O argumento é geralmente representado como um sintoma da "tradição em crise", partindo
do pressuposto de que a tradição "normal" (que Abdallah Laroui chama de "tradição como
estrutura" e distingue da "tradição como ideologia") exclui o raciocínio conformidade. Mas
esses contrastes e equações são em si obra de uma motivação histórica, manifesta na oposição
ideológica de Edmund Burke entre "tradição" e "razão" 33, uma oposição que foi elaborada
pelos teóricos conservadores que o seguiram e introduzida na sociologia por Weber.

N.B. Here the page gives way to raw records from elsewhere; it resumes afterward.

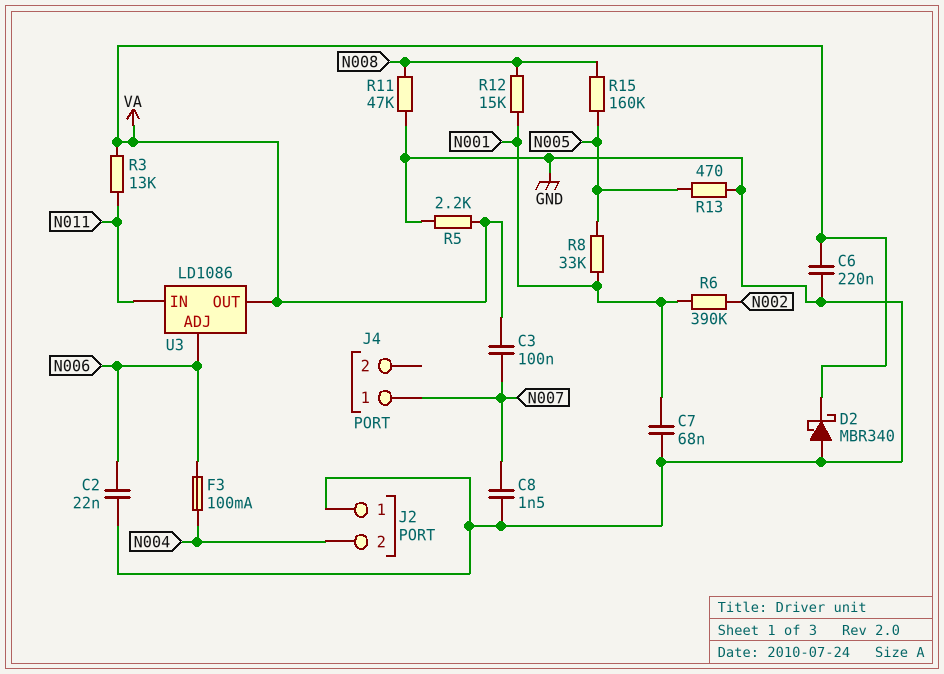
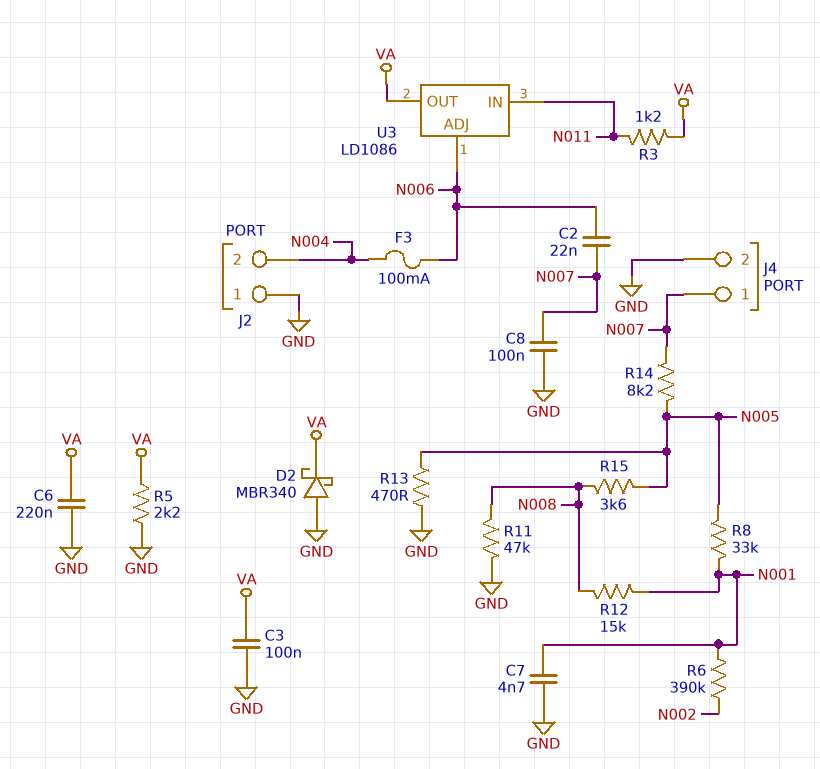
C2: 22nF (GND, N006) -> 22nF (N006, N007)
C3: 100nF (N007, VA) -> 100nF (GND, VA)
C7: 68nF (GND, N001) -> 4.7nF (GND, N001)
C8: 1.5nF (GND, N007) -> 100nF (GND, N007)
J4 pin 2: none -> GND
R3: 13k (N011, VA) -> 1.2k (N011, VA)
R14: none -> 8.2k (N005, N007)
R15: 160k (N005, N008) -> 3.6k (N005, N008)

A razão e a argumentação estão necessariamente envolvidas na prática tradicional


sempre que as pessoas precisam ser ensinadas sobre o ponto e o desempenho adequado
dessa prática, e sempre que o ensino encontrar alguma dúvida, indiferença ou falta de
compreensão. É em grande parte porque pensamos em argumentos em termos de debate
formal, confronto e polêmica, que assumimos que não tem lugar na prática tradicional. 34 No
entanto, o processo de tentar conquistar alguém para o desempenho voluntário de uma
prática tradicional, distinto de tentar demolir a posição intelectual de um oponente, é uma
parte necessária das tradições discursivas islâmicas como de outras. Se razões e argumentos
são intrínsecos à prática tradicional, e não apenas a "uma tradição em crise", deve ser a
primeira tarefa do antropólogo descrever e analisar os tipos de raciocínio e as razões para
argumentar que fundamentam as práticas tradicionais islâmicas. É aqui que o analista pode
descobrir uma modalidade central de poder, e das resistências que encontra - para o processo
de argumentar, de usar a força da razão, ao mesmo tempo pressupõe e responde ao fato da
resistência. Poder e resistência são, portanto, intrínsecos ao desenvolvimento e exercício de
qualquer prática tradicional.

Uma conseqüência teórica disso é que as tradições não devem ser consideradas como
essencialmente homogêneas, que a heterogeneidade nas práticas tradicionais não é
necessariamente uma indicação da ausência de uma tradição islâmica. A variedade de práticas
islâmicas tradicionais em diferentes épocas, lugares e populações indica os diferentes
raciocínios islâmicos que diferentes condições sociais e históricas podem ou não sustentar. A
ideia de que as tradições são essencialmente homogêneas tem um poderoso apelo intelectual,
mas está equivocada. De fato, a homogeneidade generalizada é uma função não da tradição,
mas do desenvolvimento e controle de técnicas de comunicação que fazem parte das
sociedades industriais modernas.

Embora as tradições islâmicas não sejam homogêneas, elas aspiram à coerência, da


maneira que todas as tradições discursivas fazem. O fato de nem sempre atingi-lo se deve
tanto às restrições das condições políticas e econômicas em que as tradições são colocadas
quanto às suas limitações inerentes. Assim, em nosso tempo, a tentativa das tradições
islâmicas de organizar a memória e o desejo de maneira coerente é cada vez mais refeita pelas
forças sociais do capitalismo industrial, que criam condições favoráveis a padrões muito
diferentes de desejo e esquecimento. Uma antropologia do Islã buscará, portanto,
compreender as condições históricas que permitem a produção e a manutenção de tradições
discursivas específicas, ou sua transformação - e os esforços dos praticantes para obter
coerência.

VIII
Eu tenho argumentado que os antropólogos interessados no Islã precisam repensar
seu objeto de estudo, e que o conceito de tradição ajudará nessa tarefa. Agora quero concluir
com um breve resumo final. Escrever sobre uma tradição é estar em uma certa relação
narrativa com ela, uma relação que varia de acordo com se a pessoa sustenta ou se opõe à
tradição ou a considera moralmente neutra. A coerência que cada parte encontra ou deixa de
encontrar nessa tradição dependerá de sua posição histórica particular. Em outras palavras,
claramente não existe, nem pode haver, uma descrição universalmente aceitável de uma
tradição viva. Qualquer representação da tradição é contestável. A forma que a contestação
toma, se ocorrer, será determinada não apenas pelos poderes e conhecimentos que cada lado
desdobra, mas pela vida coletiva a que aspiram - ou cuja sobrevivência são completamente
indiferentes. A neutralidade moral, aqui como sempre, não é garantia de inocência política.